1 Ocak 2012 Pazar

       İlkokula başladığımda "bir gün" derslerim için bana yardımcı olacak pek de kimsenin olmadığını gördüm.
       Aslında altı kardeşiz: Bir abim, üç ablam ve de bir küçük erkek kardeşim varken hem de böyle bir durum içindeydim.
       Şimdi benim annem, annesinin  "ya şu kızı okula yolla bak yoksa hükümet sana ceza yazacak" diye gelen devletin bekçisinin başını bir taşlar yaran ve "kız benim hükümetin değil, ben de kızımı okutmuyorum tasası  sana kalmamış"diye kükreyen annesinin korkusuna, hadi gallim (annemlerin köyünde kardeşim manasına gelir.)biz kaçalım kendimizi okula yazdıralım diyen çocukluk arkadaşı ile okula kendini kaydettirmeye cesaret edemeyerek, okula gidemediğinden hiç mektepli olamamış biriydi.

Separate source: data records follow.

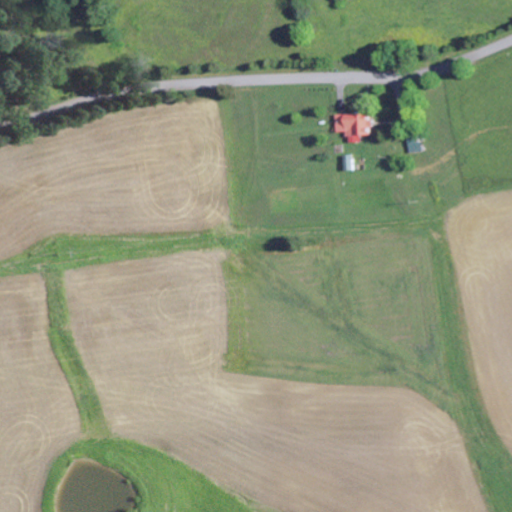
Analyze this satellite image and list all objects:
road: (257, 80)
building: (356, 126)
building: (351, 163)
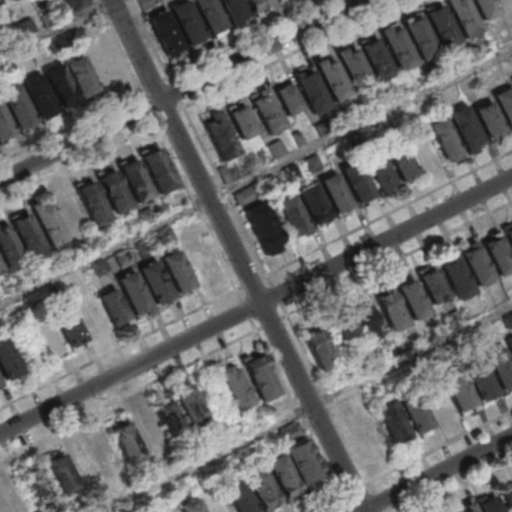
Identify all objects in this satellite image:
building: (1, 0)
building: (281, 0)
building: (275, 1)
building: (145, 3)
building: (146, 4)
building: (257, 4)
building: (484, 8)
building: (485, 8)
building: (235, 11)
building: (211, 14)
building: (462, 17)
building: (464, 17)
building: (200, 21)
building: (188, 22)
building: (440, 26)
building: (442, 27)
road: (61, 30)
building: (166, 32)
building: (418, 36)
road: (247, 38)
building: (420, 38)
road: (153, 41)
building: (397, 46)
building: (397, 47)
road: (117, 48)
road: (287, 54)
building: (376, 58)
building: (376, 59)
building: (104, 64)
building: (353, 68)
building: (353, 68)
building: (83, 78)
road: (168, 78)
building: (332, 79)
building: (332, 79)
building: (511, 80)
building: (511, 80)
building: (71, 83)
road: (156, 85)
building: (61, 86)
road: (181, 90)
road: (177, 91)
building: (312, 91)
building: (311, 92)
building: (40, 96)
building: (287, 97)
building: (290, 98)
building: (28, 103)
road: (183, 103)
building: (504, 104)
building: (504, 104)
road: (146, 105)
building: (18, 106)
building: (265, 110)
building: (269, 110)
road: (170, 115)
building: (487, 119)
building: (488, 120)
building: (241, 121)
building: (244, 121)
building: (5, 124)
building: (4, 125)
road: (73, 127)
building: (464, 127)
building: (465, 129)
building: (219, 135)
building: (443, 138)
building: (443, 138)
building: (278, 149)
road: (80, 159)
building: (399, 160)
building: (314, 163)
building: (401, 163)
building: (160, 170)
building: (158, 171)
building: (379, 172)
building: (379, 172)
building: (230, 173)
road: (256, 177)
building: (137, 181)
building: (135, 182)
building: (357, 182)
building: (357, 182)
building: (271, 184)
road: (227, 190)
building: (113, 191)
building: (115, 192)
building: (335, 193)
building: (249, 194)
building: (335, 194)
building: (91, 202)
building: (93, 203)
building: (314, 205)
building: (314, 205)
building: (69, 213)
road: (390, 213)
building: (292, 215)
building: (292, 216)
building: (147, 217)
road: (204, 221)
building: (48, 222)
building: (261, 223)
building: (47, 224)
building: (263, 227)
building: (28, 234)
building: (508, 234)
building: (27, 235)
building: (168, 235)
building: (508, 236)
building: (103, 238)
building: (9, 247)
building: (8, 249)
building: (147, 249)
building: (497, 253)
building: (497, 253)
road: (240, 256)
road: (400, 259)
building: (475, 263)
building: (477, 264)
building: (101, 268)
building: (1, 269)
building: (178, 271)
building: (178, 271)
building: (455, 276)
building: (456, 279)
building: (156, 281)
building: (156, 282)
building: (431, 284)
building: (433, 286)
building: (59, 291)
building: (134, 294)
building: (136, 295)
building: (412, 299)
building: (412, 300)
road: (257, 305)
building: (115, 307)
building: (114, 308)
building: (389, 309)
building: (391, 311)
road: (273, 323)
building: (70, 326)
building: (357, 326)
building: (70, 328)
road: (134, 341)
building: (319, 347)
building: (509, 347)
building: (319, 348)
building: (8, 361)
building: (7, 364)
building: (500, 368)
building: (500, 368)
building: (260, 376)
building: (480, 379)
building: (0, 382)
building: (234, 386)
building: (482, 386)
building: (237, 388)
building: (458, 391)
building: (458, 393)
road: (129, 394)
building: (348, 402)
building: (191, 407)
road: (307, 410)
building: (415, 412)
building: (416, 413)
building: (169, 418)
building: (171, 419)
road: (303, 421)
building: (392, 421)
building: (393, 422)
building: (148, 430)
building: (291, 430)
building: (150, 432)
building: (362, 433)
building: (127, 442)
building: (129, 444)
road: (355, 449)
building: (104, 451)
building: (304, 463)
building: (306, 465)
building: (62, 473)
road: (437, 474)
building: (281, 475)
building: (283, 477)
building: (40, 485)
building: (260, 486)
road: (461, 486)
building: (262, 487)
road: (357, 490)
building: (239, 496)
building: (240, 497)
building: (506, 497)
building: (3, 504)
building: (488, 505)
building: (488, 505)
building: (190, 506)
building: (192, 507)
building: (465, 508)
building: (469, 510)
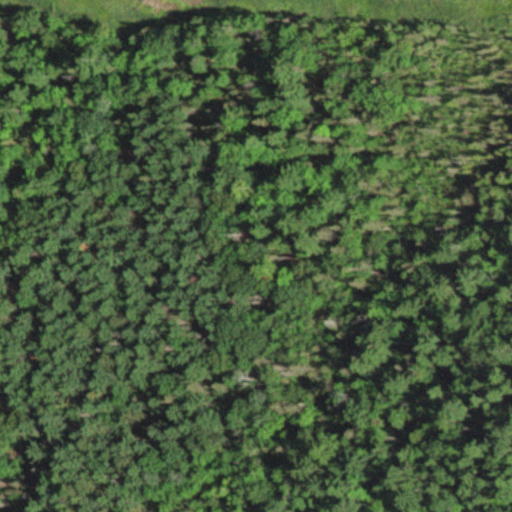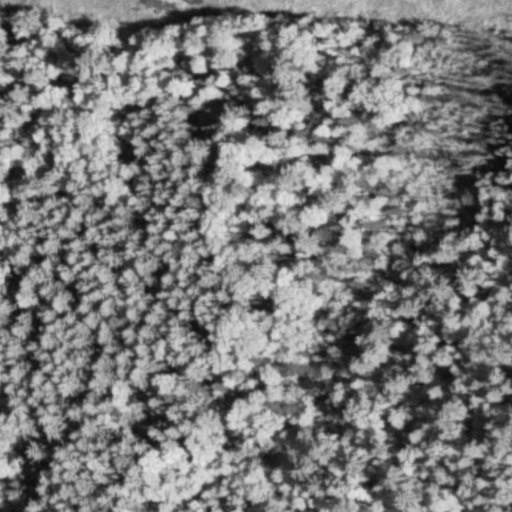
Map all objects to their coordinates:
road: (4, 269)
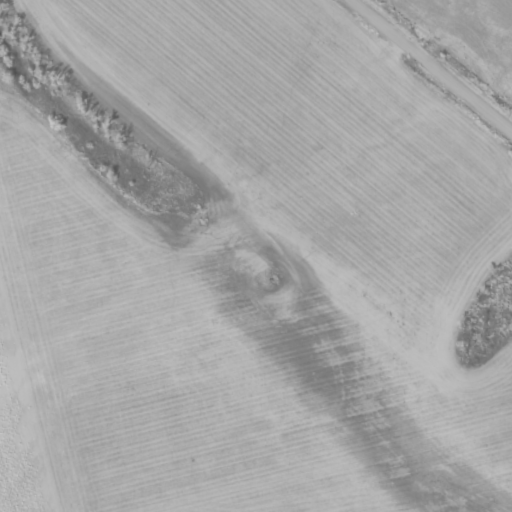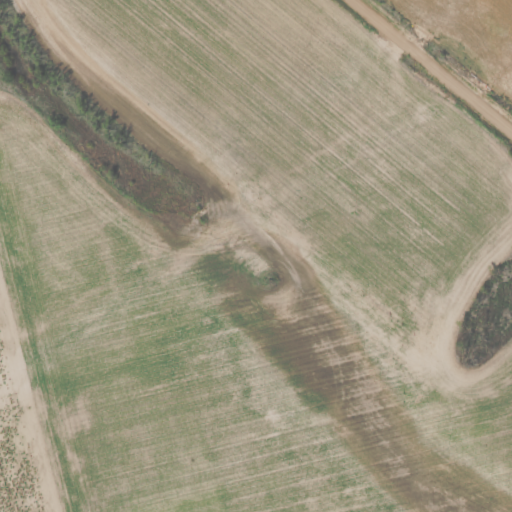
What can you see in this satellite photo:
railway: (461, 41)
road: (438, 59)
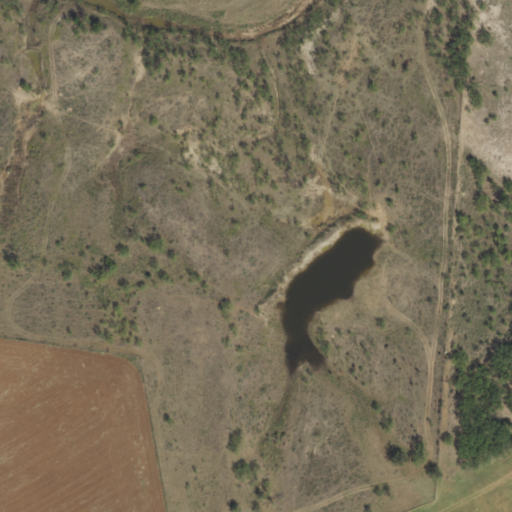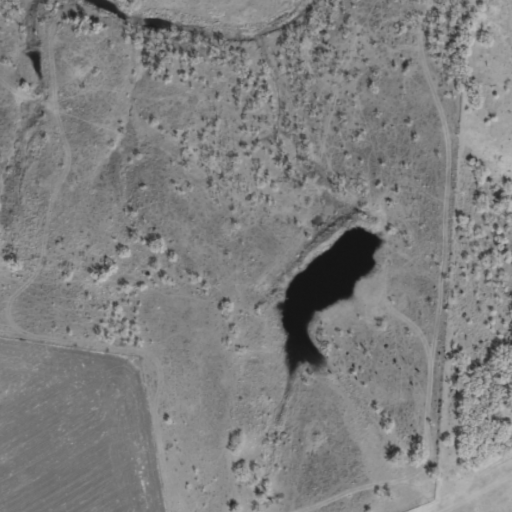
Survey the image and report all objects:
road: (453, 482)
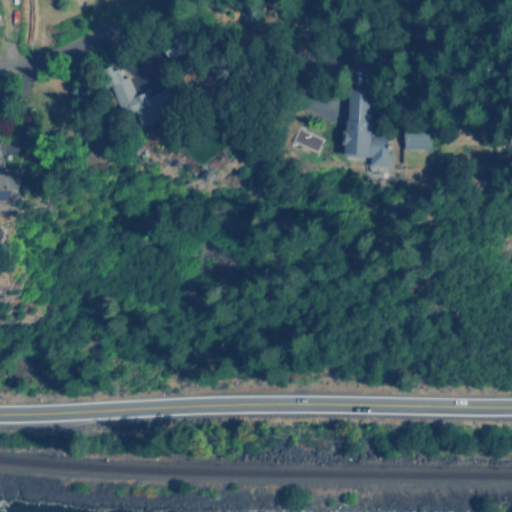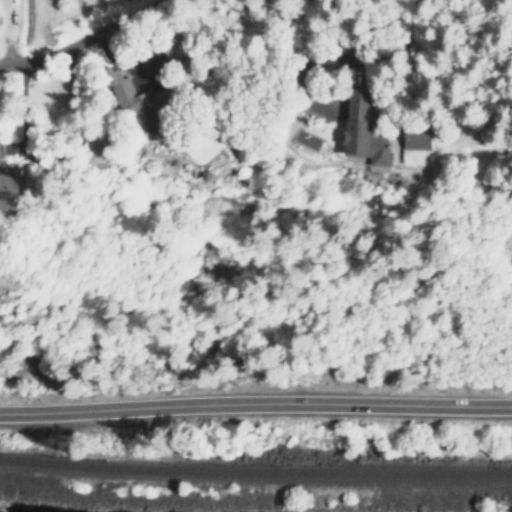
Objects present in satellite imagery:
road: (82, 37)
road: (255, 403)
railway: (255, 472)
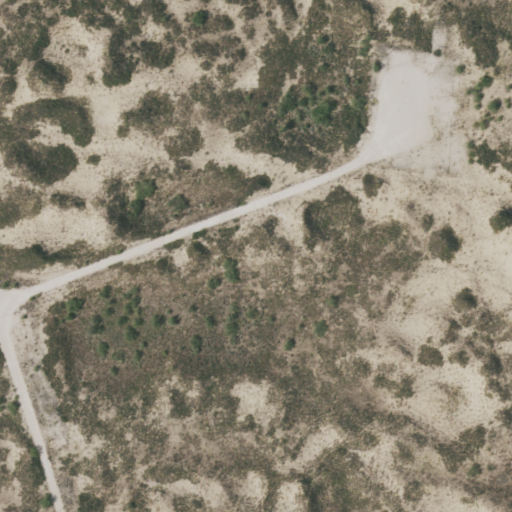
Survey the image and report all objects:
road: (25, 440)
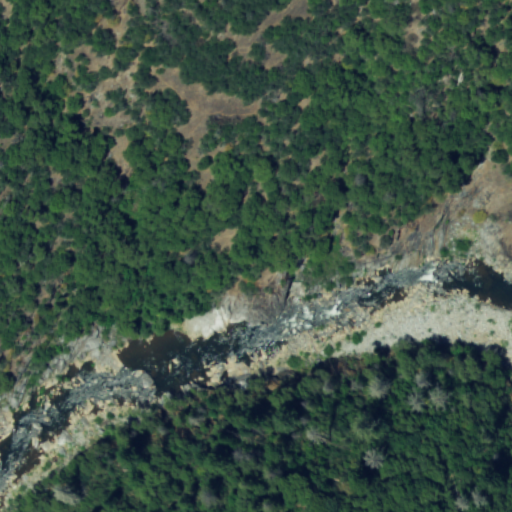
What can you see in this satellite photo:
river: (229, 329)
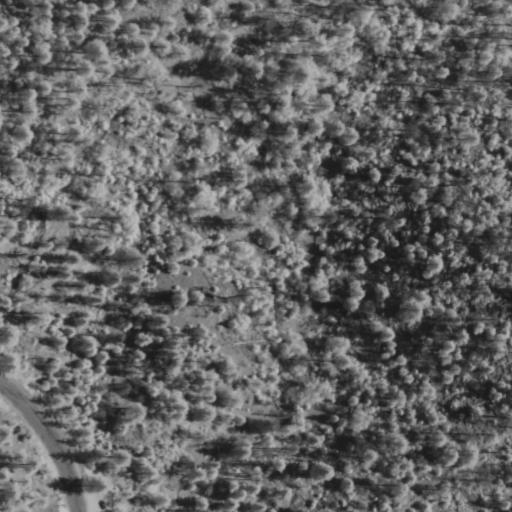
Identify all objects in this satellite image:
road: (53, 439)
road: (87, 505)
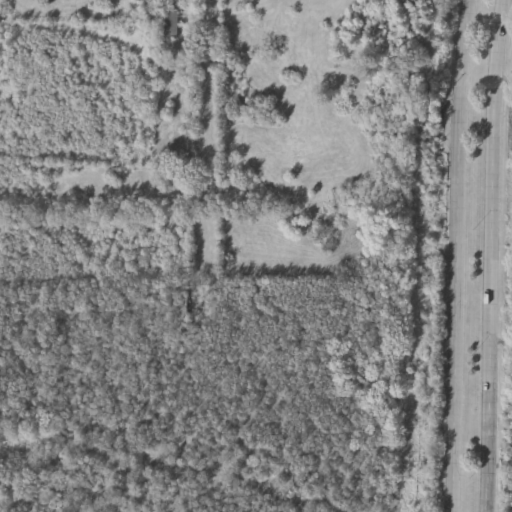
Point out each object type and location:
building: (170, 27)
building: (171, 184)
road: (459, 255)
road: (491, 255)
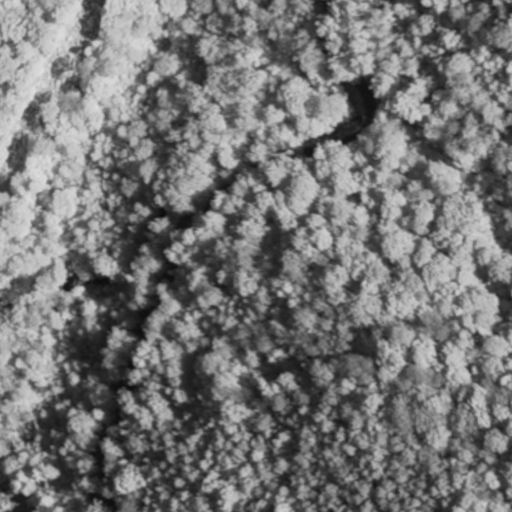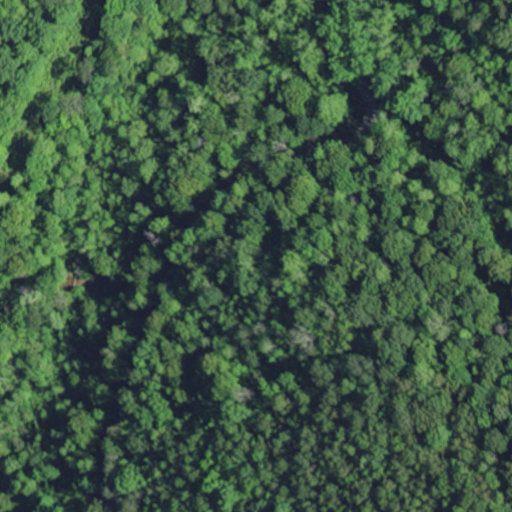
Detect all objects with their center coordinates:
road: (208, 214)
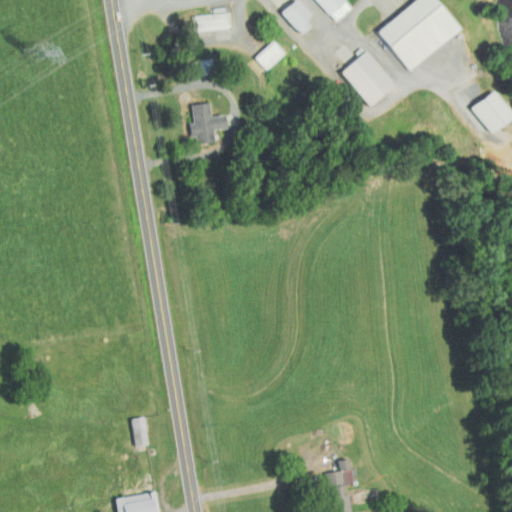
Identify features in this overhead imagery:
road: (176, 0)
building: (330, 7)
building: (290, 14)
road: (352, 14)
building: (209, 21)
road: (296, 30)
building: (409, 30)
road: (377, 51)
power tower: (34, 52)
building: (263, 54)
building: (361, 77)
building: (486, 109)
road: (237, 110)
building: (200, 121)
road: (152, 256)
road: (157, 428)
building: (134, 429)
building: (334, 486)
road: (264, 491)
building: (130, 502)
road: (186, 508)
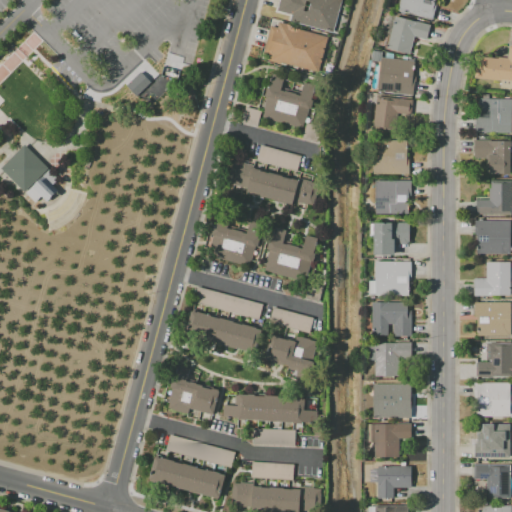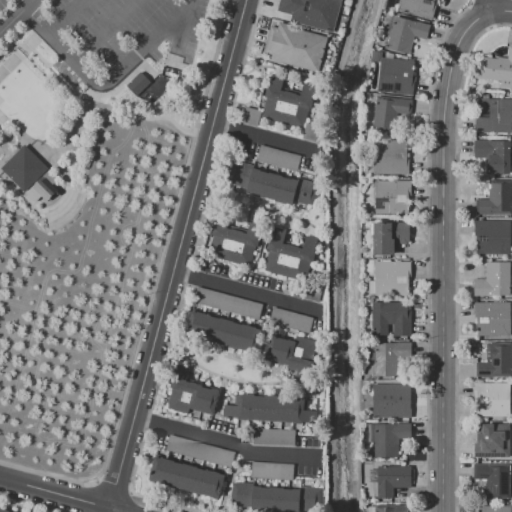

       Babamsa, yaşadığı  köyden üç köy daha uzakta bir okula giderken kendisine lazım gelen kurşun kalem için babası, bir gün boyunda ağaç kesmek zorunda kalan, gün sonunda ise  potronu olan kişinin  ikiye böldüğu kalemin  yarısını alabilen bir durumdayken çetin şartları bu kadarla da bitmiyor, okula arkadaşlarıyla grup olarak giderken sık sık karşılaştıkları ayılardan birinden  o gün kaçamayarak malesef ayının ağır bir tokadını yemiş ve bayılmış.Köye dönmeyi başaran arkadaşlarının büyükleri getirmesiyle kurtarılmışi,ancak bunun üzerine okulun kapısı kendisi için  dedem tarafından sonsuza kadar kilitlendiğinde, ilkokul üçüncü sınıftaymış. Ama öyle garipsemeyin bu babamın zamanındaki çocuklar  için bayağı bir tahsilmiş hatta babam annemi bu konuyla ilgili bazen kızıdırırdı.Gazete okurken muziplik olsun diye anneme cahil olmasan sende okurdun diye takılınca annemin  sen sanki ne kadar okudun diye çıkışmasına, " sen ne diyon hanım benim öğretmenim zaten beşi bitirmişti yani ben iki sene daha okusam öğretmen olacaktım"diye annemi iyiden iyiye çileden çıkarmayı başarıyordu. ee hal böyle olunca listeden babayı da çıkarmış oluyordum.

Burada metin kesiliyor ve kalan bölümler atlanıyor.